- [Exercise] Repeat each line of the data below exactly, but skip the pictures.

- [Record excerpts]

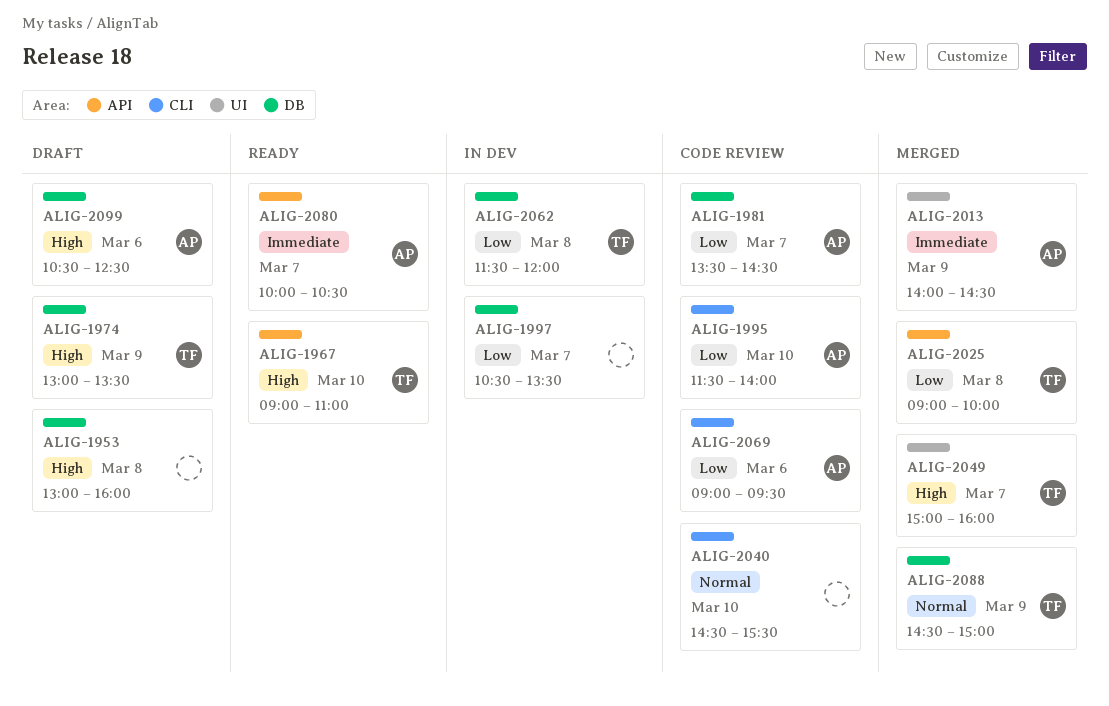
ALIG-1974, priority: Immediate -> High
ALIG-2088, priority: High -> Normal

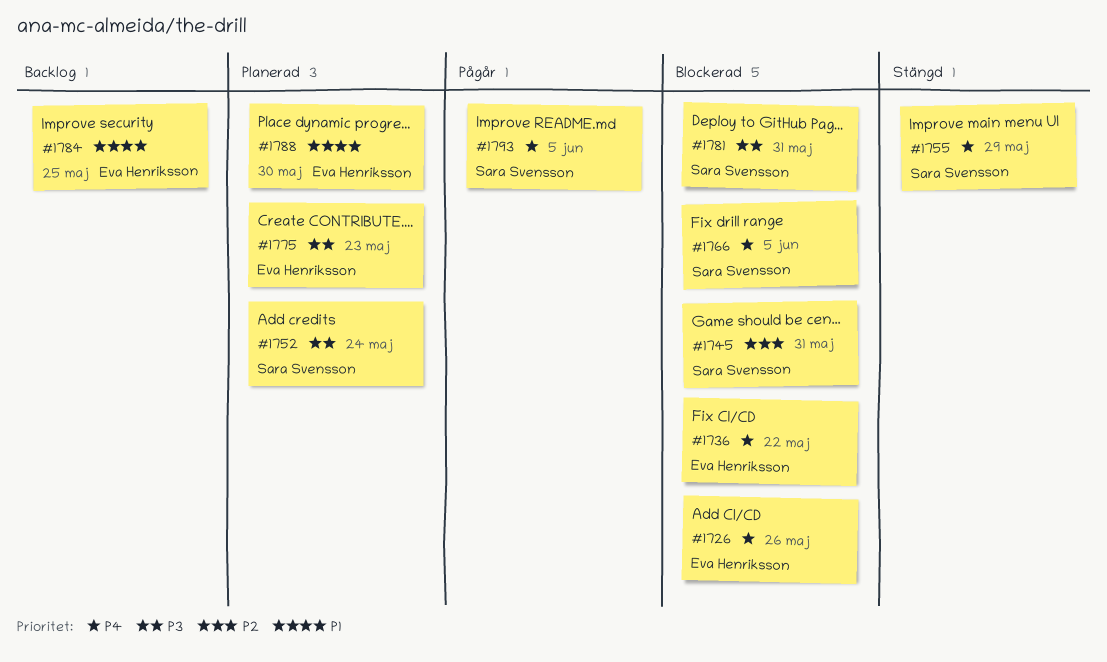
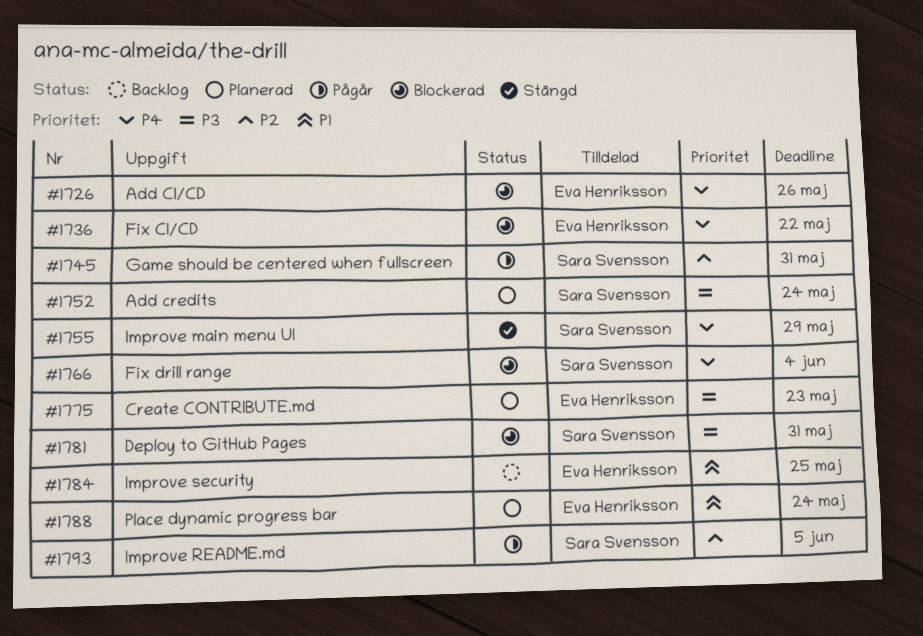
#1745, status: Blockerad -> Pågår
#1766, due: Jun 5 -> Jun 4
#1788, due: May 30 -> May 24
#1793, priority: P4 -> P2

- [Response for this exercise]
ALIG-1974, priority: Immediate -> High
ALIG-2088, priority: High -> Normal

#1745, status: Blockerad -> Pågår
#1766, due: Jun 5 -> Jun 4
#1788, due: May 30 -> May 24
#1793, priority: P4 -> P2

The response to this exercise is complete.